Tonight’s dinner was inspired by a fellow blogger, Avocado and Ales. Her recipe for Salt & Pepper Tofu looked so good, so I had to try it. I just added cumin, chili and coriander to the tofu, before dipping it in cornflour. I paired it with a lentils and rice. I had a bunch of  fresh coriander and frozen marjoram. I’ve never used marjoram before. By the smell of it I thought it would go with well with coriander. I actually bought fresh poultry herbs (thyme, rosemary, sage, tarragon  marjoram) on sale last week and froze it them. Since I don’t have my herb garden up and running yet, freezing fresh herbs means I have them when I need them. Aldi also has a new range of frozen herbs, which are really great and once you add them to the food you wouldn’t know they were frozen. I prefer fresh or frozen herbs better to dry herbs, which can be really bitter. Anyway I hope you like this recipe as much as my boyfriend and mum did. It’s easy and very quick to make.

Marjoram & Coriander Spiced Rice with Lentil (gf, sf, nf)
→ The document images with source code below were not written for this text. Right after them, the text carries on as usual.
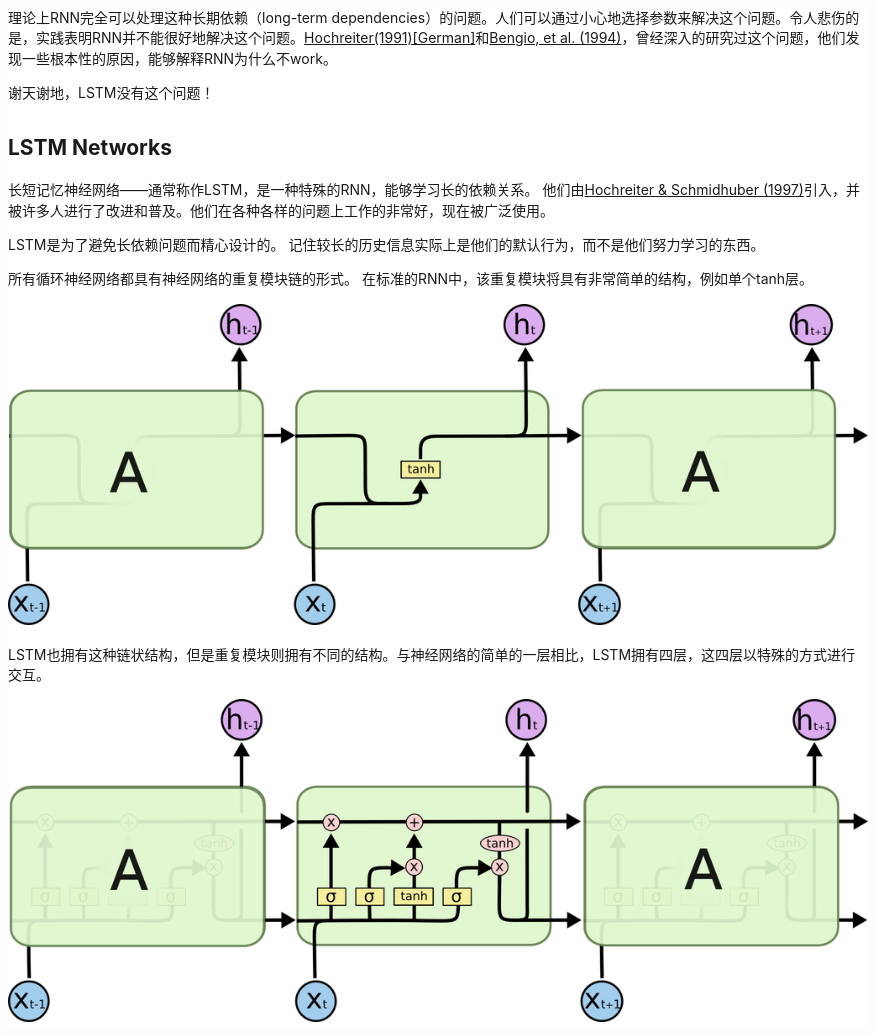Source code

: 理论上RNN完全可以处理这种长期依赖（long-term dependencies）的问题。人们可以通过小心地选择参数来解决这个问题。令人悲伤的是，实践表明RNN并不能很好地解决这个问题。[Hochreiter(1991)[German]](http://people.idsia.ch/~juergen/SeppHochreiter1991ThesisAdvisorSchmidhuber.pdf)和[Bengio, et al. (1994)](http://www-dsi.ing.unifi.it/~paolo/ps/tnn-94-gradient.pdf)，曾经深入的研究过这个问题，他们发现一些根本性的原因，能够解释RNN为什么不work。

谢天谢地，LSTM没有这个问题！

## LSTM Networks

长短记忆神经网络——通常称作LSTM，是一种特殊的RNN，能够学习长的依赖关系。 他们由[Hochreiter &amp; Schmidhuber (1997)](http://www.bioinf.jku.at/publications/older/2604.pdf)引入，并被许多人进行了改进和普及。他们在各种各样的问题上工作的非常好，现在被广泛使用。

LSTM是为了避免长依赖问题而精心设计的。 记住较长的历史信息实际上是他们的默认行为，而不是他们努力学习的东西。

所有循环神经网络都具有神经网络的重复模块链的形式。 在标准的RNN中，该重复模块将具有非常简单的结构，例如单个tanh层。

![标准RNN中的重复模块的单层神经网络](img/LSTM3-SimpleRNN.png)

LSTM也拥有这种链状结构，但是重复模块则拥有不同的结构。与神经网络的简单的一层相比，LSTM拥有四层，这四层以特殊的方式进行交互。

![LSTM中的重复模块包含的四层交互神经网络层](img/LSTM3-chain.png)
Ingredients- 3 cups of cooked basmati rice, 2 tbsp olive oil 1 red onion chopped, 2 large garlic cloves diced, 1 carrot chopped,1 red capsicum chopped, 1 zucchini chopped, 100 g mushrooms chopped, 2 tbsp cumin, 1 tbsp cinnamon, 1 tsp chili powder, 4 sprigs of majoram, 2 tbsp coriander stems diced, 1 handful coriander leaves chopped, 1 can brown lentils, juice of 1/4 lemon (more to taste), herbamare/sea salt to taste

1. Put rice to cook in the rice cooker.

2. Heat olive oil in a large pan and add red onion, garlic, carrot, capsicum, cumin, chili, cinnamon. Cook on medium heat for 5 mins or until onion is soft.

3. Add zucchini, mushrooms, coriander stems and marjoram Cook for a further 4 mins or until zucchini is soft.

4. Add coriander leaves, rice, lentils, lemon juice and salt. Cook for another few minutes and adjust seasoning before serving.

* Serves 5-6

Cumin & Coriander Fried Tofu (gf, nf)

Ingredients- Canola Oil, 190 g organic firm tofu (1/2 375 pack), 1 tbsp cumin, 1 tsp chili powder, 1 tbsp coriander leaves diced, 1/2 cup corn flour,  sea salt to taste

1. Drain and press water out of the  tofu, then cut it into small cubes.

2. In a bowl add 2 tbsp canola oil, cumin, chili, coriander and sea salt. Then stir through tofu. Make sure all sides of tofu are covered in herb oil.

3. Cover the tofu in corn flour on each side.

4. Heat canola oil in a fry pan then fry the tofu till it is crisp and golden brown. Serve immediately.